Point-of-care (PoC) testing is vital for managing disease outbreaks and improving healthcare access, especially in low- to middle-income countries (LMICs) where disease prevalence is high and resources are scarce. Traditional molecular diagnostics, such as PCR, require specialized equipment and skilled personnel, making them impractical for PoC settings in resource-limited areas. This project aims to advance PoC diagnostics by integrating platinum nanocatalysts (Pt@Au) into paper-based lateral flow assays (LFAs). These enhanced LFAs offer superior detection limits compared to conventional tests and provide colorimetric results that minimize user error. Additionally, they can incorporate a barcode-style system for multiplexed detection, enabling differential diagnosis across multiple diseases. The project focuses on developing next-generation multiplexed LFAs that can detect both nucleic acids and proteins simultaneously with high sensitivity.
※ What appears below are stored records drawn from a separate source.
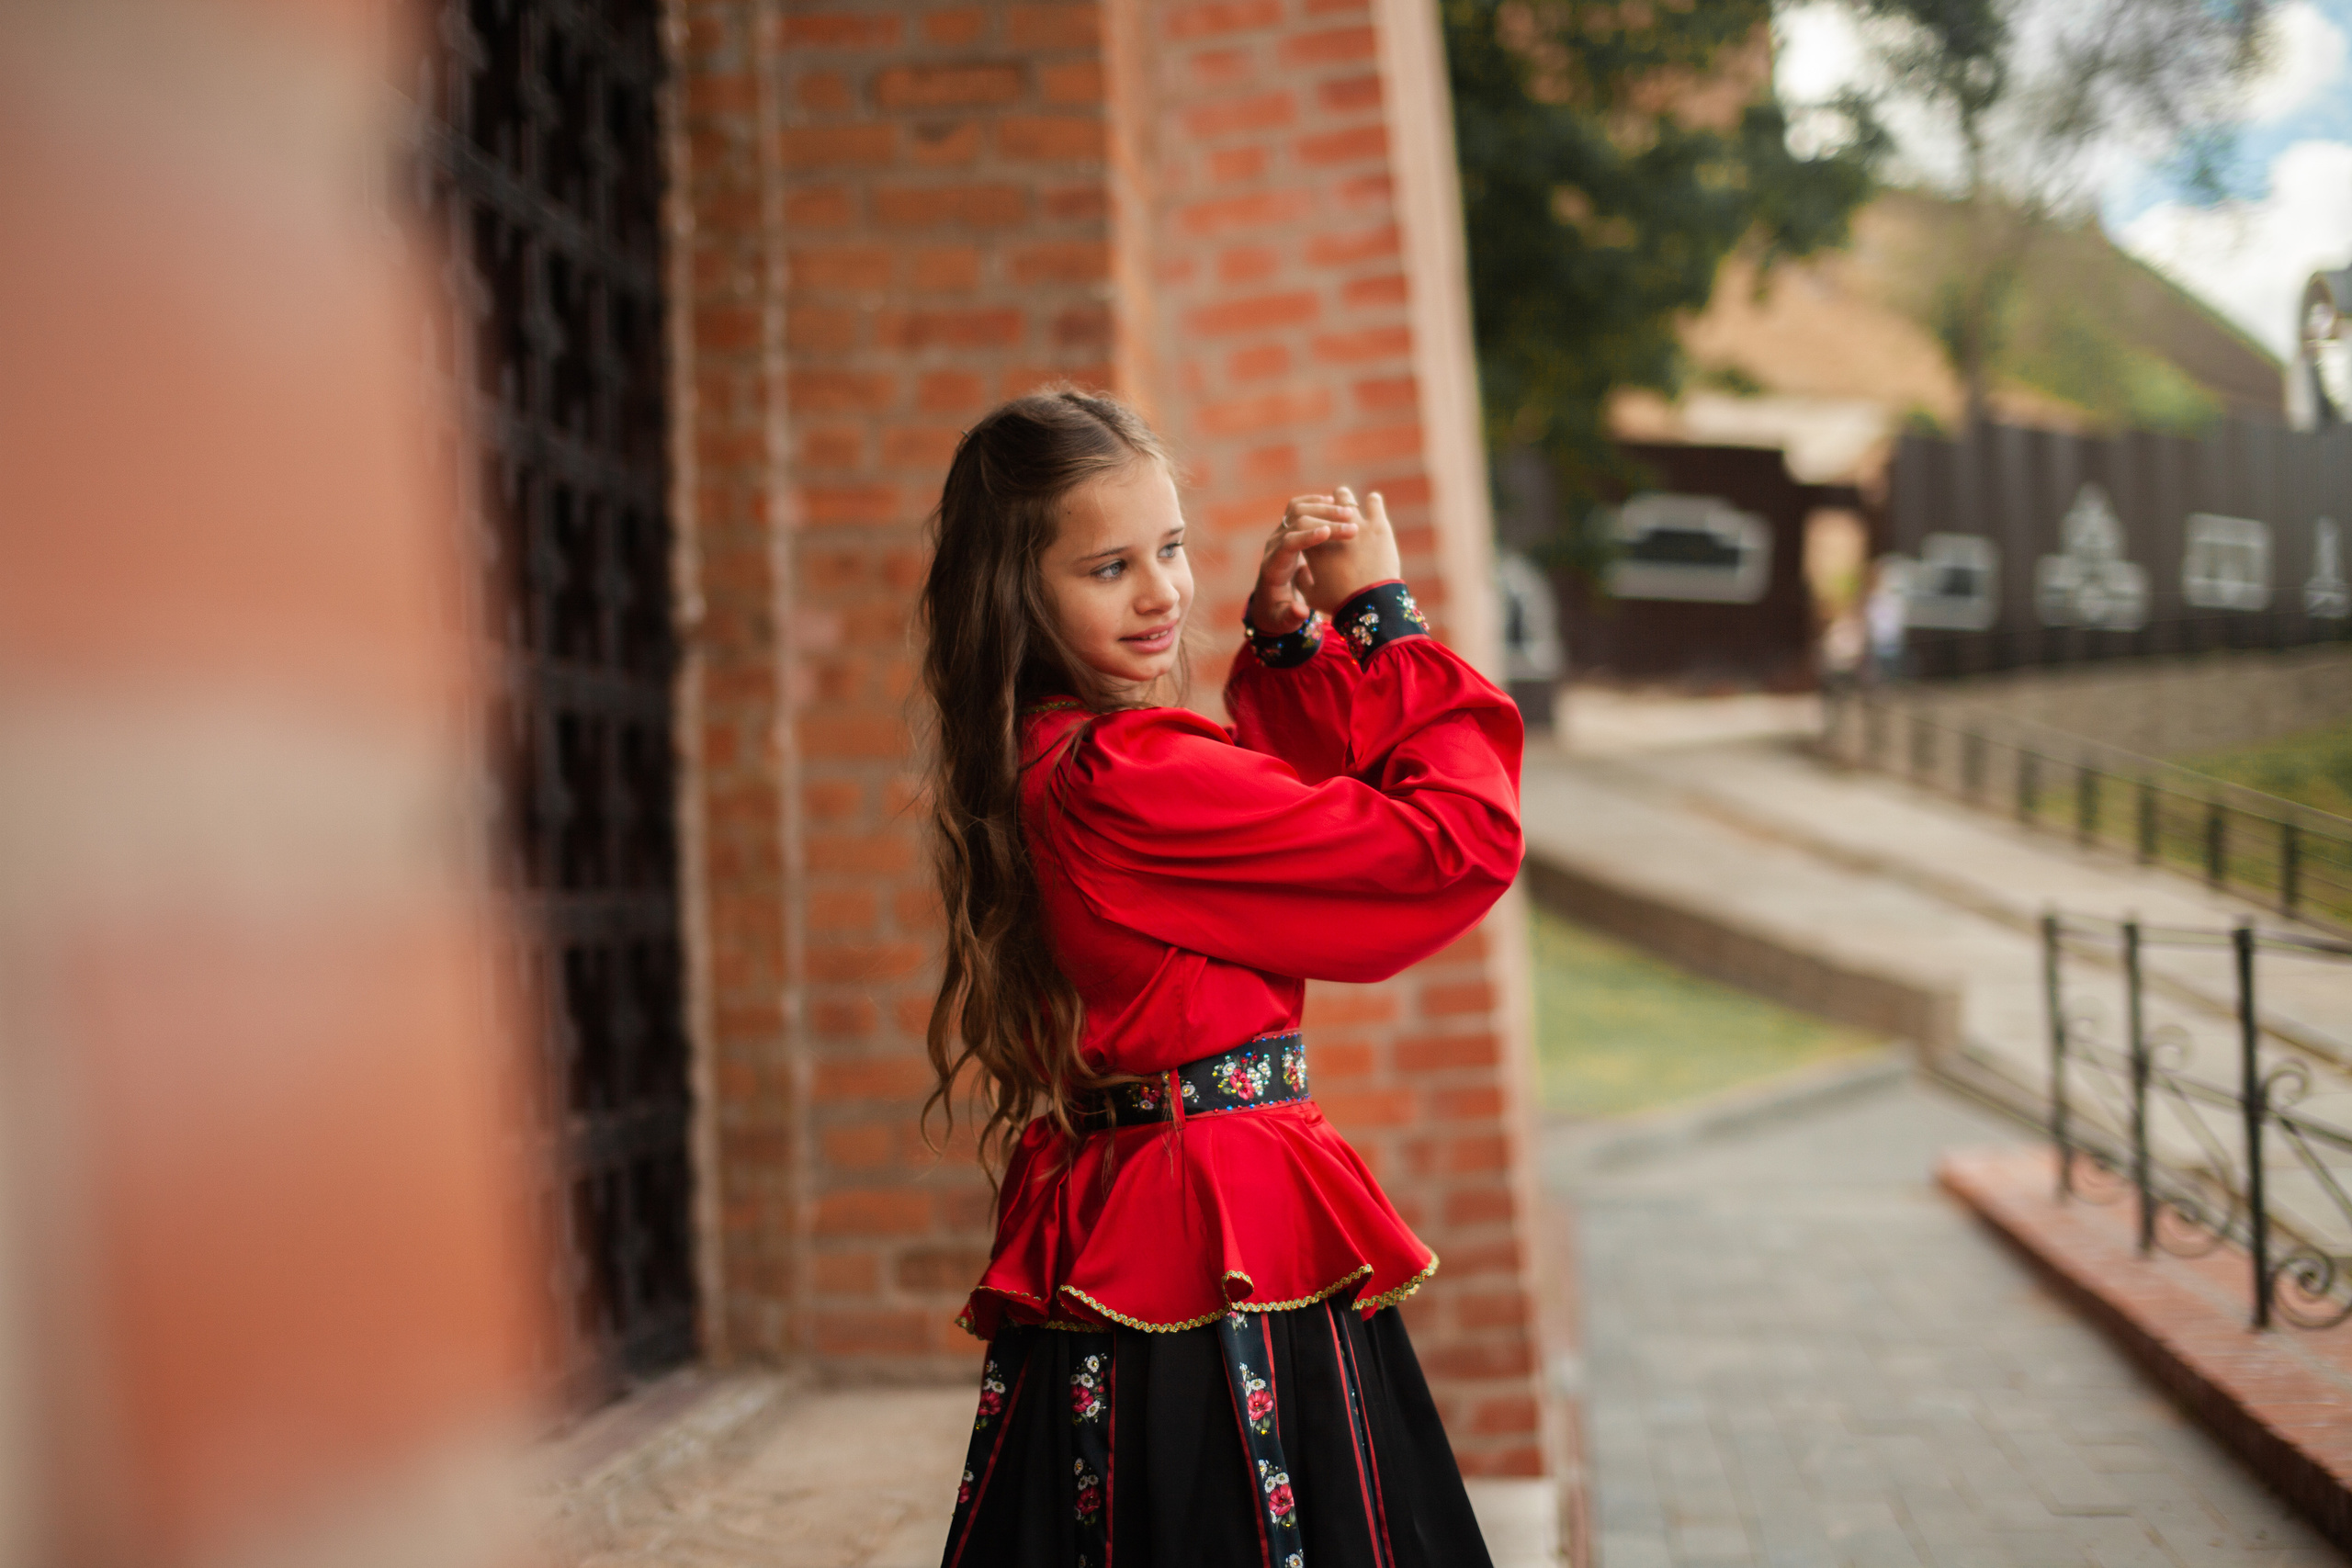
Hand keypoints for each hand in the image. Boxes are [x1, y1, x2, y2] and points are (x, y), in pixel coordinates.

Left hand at [1246, 493, 1360, 633]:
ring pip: (1296, 510)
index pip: (1287, 544)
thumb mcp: (1284, 622)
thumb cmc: (1279, 614)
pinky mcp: (1287, 530)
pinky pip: (1298, 508)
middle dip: (1324, 521)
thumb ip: (1291, 617)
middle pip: (1295, 522)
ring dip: (1323, 508)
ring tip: (1349, 512)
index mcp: (1273, 567)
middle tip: (1352, 524)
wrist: (1269, 602)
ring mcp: (1279, 535)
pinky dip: (1316, 503)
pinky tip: (1336, 503)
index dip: (1307, 536)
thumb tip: (1300, 609)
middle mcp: (1274, 546)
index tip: (1328, 532)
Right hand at [1298, 486, 1401, 614]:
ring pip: (1344, 497)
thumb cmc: (1340, 601)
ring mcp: (1354, 524)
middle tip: (1332, 514)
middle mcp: (1330, 529)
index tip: (1316, 524)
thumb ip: (1302, 580)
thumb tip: (1301, 568)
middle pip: (1320, 505)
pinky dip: (1372, 501)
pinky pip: (1374, 502)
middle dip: (1324, 506)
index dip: (1310, 523)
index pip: (1304, 523)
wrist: (1369, 603)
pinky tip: (1373, 502)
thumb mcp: (1313, 595)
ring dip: (1345, 499)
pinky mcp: (1377, 525)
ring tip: (1350, 509)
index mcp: (1312, 546)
By enabling the simultaneous detection of multiple biomarkers in a single test, this project seeks to improve disease management and public health outcomes in LMICs, offering a practical and effective tool for comprehensive diagnostics in challenging settings.
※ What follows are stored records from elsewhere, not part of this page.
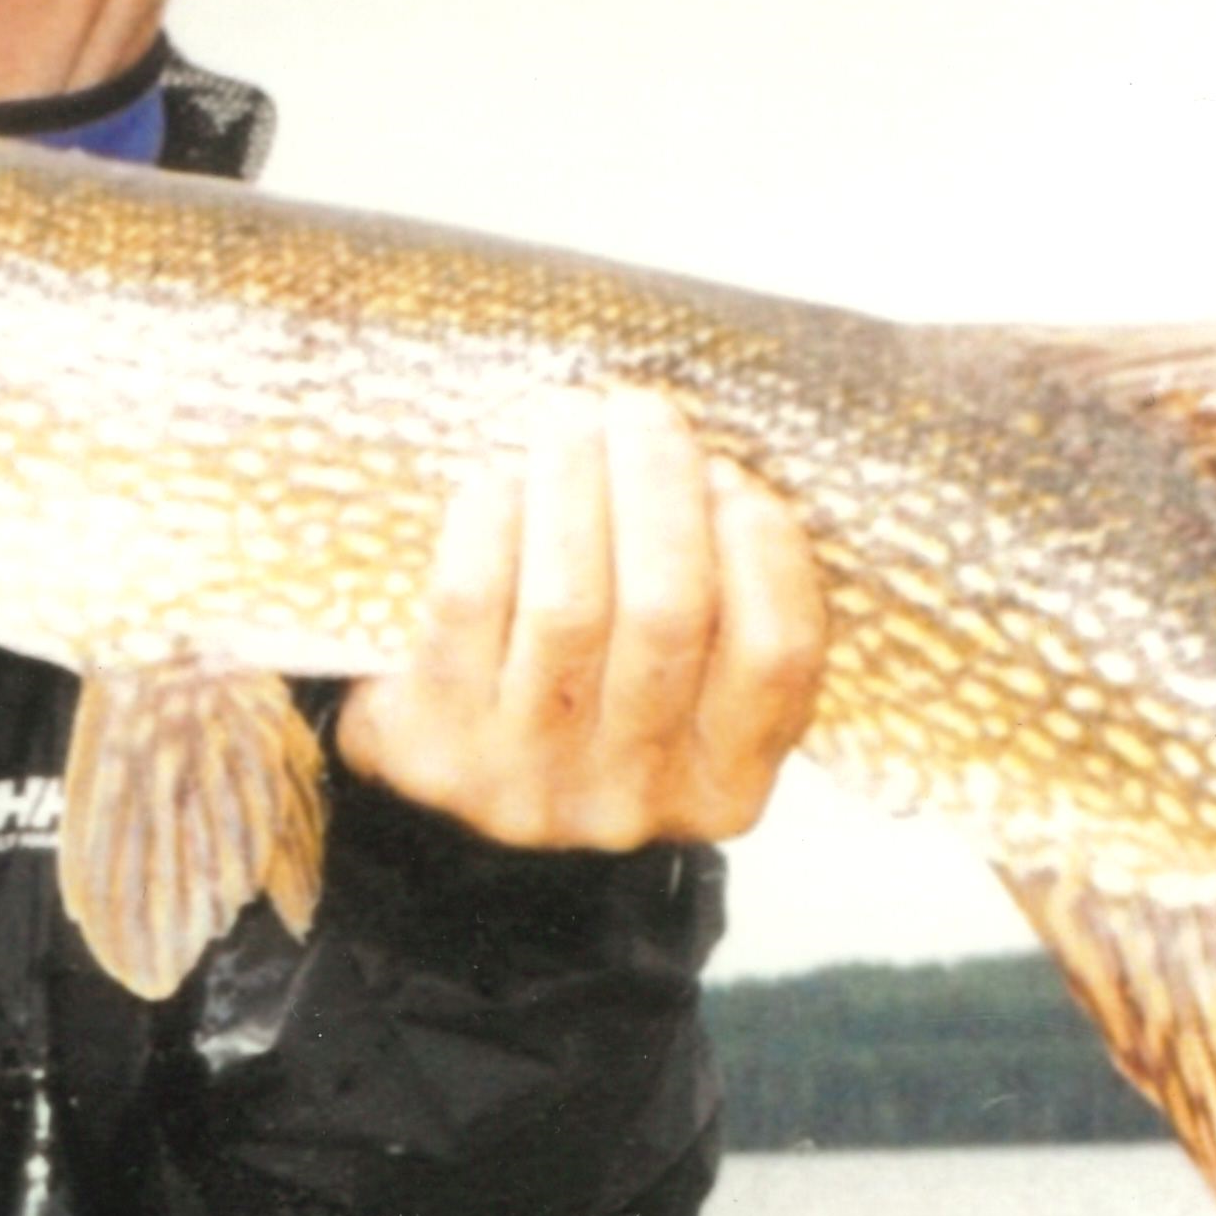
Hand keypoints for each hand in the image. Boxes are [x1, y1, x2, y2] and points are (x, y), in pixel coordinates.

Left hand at [336, 384, 826, 851]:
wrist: (447, 806)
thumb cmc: (584, 715)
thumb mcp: (681, 703)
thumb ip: (720, 616)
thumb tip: (710, 474)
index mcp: (723, 785)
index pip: (778, 653)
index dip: (763, 545)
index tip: (730, 474)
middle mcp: (632, 793)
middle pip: (668, 610)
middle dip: (659, 483)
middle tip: (641, 409)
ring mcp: (529, 776)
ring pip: (569, 601)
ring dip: (575, 481)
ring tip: (572, 417)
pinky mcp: (437, 743)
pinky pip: (472, 600)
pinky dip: (494, 517)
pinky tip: (503, 475)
Molly Stevens - Bionanoscience 'Guiding Brain Organoids: Advanced Scaffolds for Neural Growth'

The human brain and its function are one of the big mysteries of humankind. Many strategies are helping to gain a fundamental understanding of the development and function of the central nervous system: imaging of the human brain, post-mortem analysis, animal models, and – since only a few years – advanced three-dimensional neural structures which reassemble aspects of the human brain, called brain organoids. Brain organoids have been used to model brain development, diseases and neural circuit formation and function. However, to date the lack of directional control over neurogenesis, as well as the limited capability to support larger tissue structures with sufficient nutrition, limit the potential of these human stem cell derived tissues. In this project we aim to develop a scaffold to support directional neurogenesis and perfusion of large brain organoids. The student will learn a range of methodologies, which will include (but are not limited to) stem cell culture, neural differentiation, 3D printing, confocal microscopy and live imaging. Furthermore, the student will be involved in the fabrication and functionalisation of biomaterials.

Ana Domingos - Metabolism and endocrinology 'Fundamental biological mechanisms in Sympathetic Neurocircuitry underlying body weight'

Effective obesity management medications that elevate energy expenditure, such as brain-acting sympathomimetics, lead to descending widespread sympathetic activity that raises the heart rate1. These adverse cardiovascular side effects have repeatedly resulted in their market withdrawal or rejection by regulatory agencies despite their potency in reducing body weight. Consequently, treatment options have been limited to suppressing appetite, for instance, with Glucagon-like peptide-1 (GLP-1) mimetic drugs, which lead to a compensatory decrease in energy expenditure, increasing the risk of recurrent weight gain2,3. While reducing food intake is crucial for treating obesity, sustaining a higher energy expenditure is necessary for therapies to be durable. This could be achieved by directly manipulating subpopulation of sympathetic neurons as they release factors within metabolic tissues that trigger anti-obesity actions beyond appetite control4–6, and without cardiac side effects1,7.